Welcome to the new financial year. But do recent events herald an environment where deflation makes way for stagflation?

The US authorities have been doing their utmost to create some inflation, and they may be finally getting some traction.

The chart below shows the US 10 year Government Bond rate has risen from 1.6% to 2.6%.

This is an increase of 62.5% and is an excellent indicator of what may be to come globally.

This may mean that we move from deflation to stagflation, stagflation is not a very happy place to be, it means “A condition of slow economic growth and relatively high unemployment – a time of stagnation – accompanied by a rise in prices, or inflation”.

Given that an economy has the same level of the supply of products, demand creation programs from the Governments (i.e. an expansion of fiscal and/or monetary policy) could temporarily increase people’s purchasing power. In this case, people would buy more but businesses could not increase their production (so people compete to buy limited products, prices then go up).

With the Australian dollar falling like a stone from $1.10 US to it’s current level of 91.5 cents (a fall of 16.3%) it is easy to see that price increases are on the horizon. The next fleet of container ships will likely be carrying goods that will cost more when they reach their final destination.
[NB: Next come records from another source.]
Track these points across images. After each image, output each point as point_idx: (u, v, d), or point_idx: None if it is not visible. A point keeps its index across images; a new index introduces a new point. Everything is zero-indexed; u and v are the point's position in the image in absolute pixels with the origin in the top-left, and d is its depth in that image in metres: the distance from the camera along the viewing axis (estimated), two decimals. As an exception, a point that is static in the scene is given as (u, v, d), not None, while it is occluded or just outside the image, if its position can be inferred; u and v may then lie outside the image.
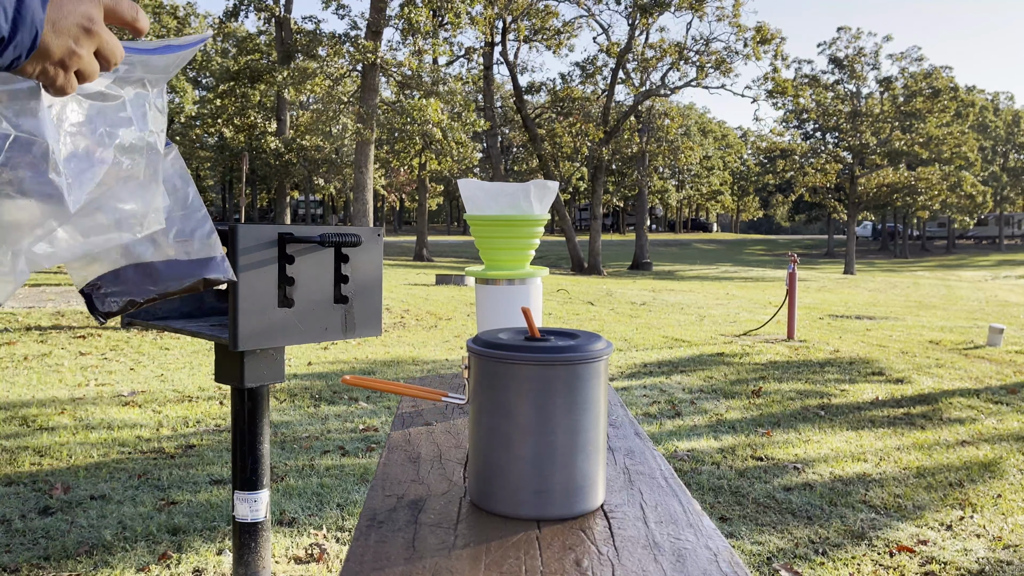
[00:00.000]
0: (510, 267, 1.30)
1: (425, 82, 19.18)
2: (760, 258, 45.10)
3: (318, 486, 3.60)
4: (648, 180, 32.39)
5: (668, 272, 29.64)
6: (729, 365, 7.04)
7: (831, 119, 34.06)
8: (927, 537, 3.16)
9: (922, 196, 33.46)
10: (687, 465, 4.06)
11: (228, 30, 27.86)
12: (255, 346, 1.75)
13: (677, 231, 78.26)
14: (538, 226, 1.30)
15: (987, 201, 36.68)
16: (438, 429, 1.31)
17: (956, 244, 60.15)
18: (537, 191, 1.27)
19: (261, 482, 1.99)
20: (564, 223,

Company downgrades compared to upgrades are currently running at 6.5 to 1.

Job losses continue, motor vehicles sales in Europe are at a 20 year low.

I struggle to understand why the German market has continually hit new highs when the economic fundamentals have been deteriorating on an ongoing basis.

The Australian markets has failed to fire like the US and others simply because we have not been printing money like they have. Consumers continue to keep their hands firmly in their pockets and retailers have been “on sale” almost on a permanent basis. In order to fire up some spending you need to have a sale on a sale, however with imports looking to become more expensive as each new shipment arrives the situation will become more challenging.

Your trip to Asia, Europe or the US just went up by 10% minimum so if you haven’t paid for your booking by now be prepared to shell out some more just to have the same seat. That empty bag that you are talking to fill with cheap clothes and other bling may just have a little less in it on your return.

As a person who loves buying companies based on the fundamentals, volatility like we have witnessed drives me crazy. This is not a stock picker’s market – at least not for the next couple of months. This is not the environment where one can simply look at good companies and say, this looks underpriced”, buy in, and then wait for it to rebound.

No, we’re now in a macro environment and we all just have to deal with political uncertainty, other left field events and global headwinds for at least a few months.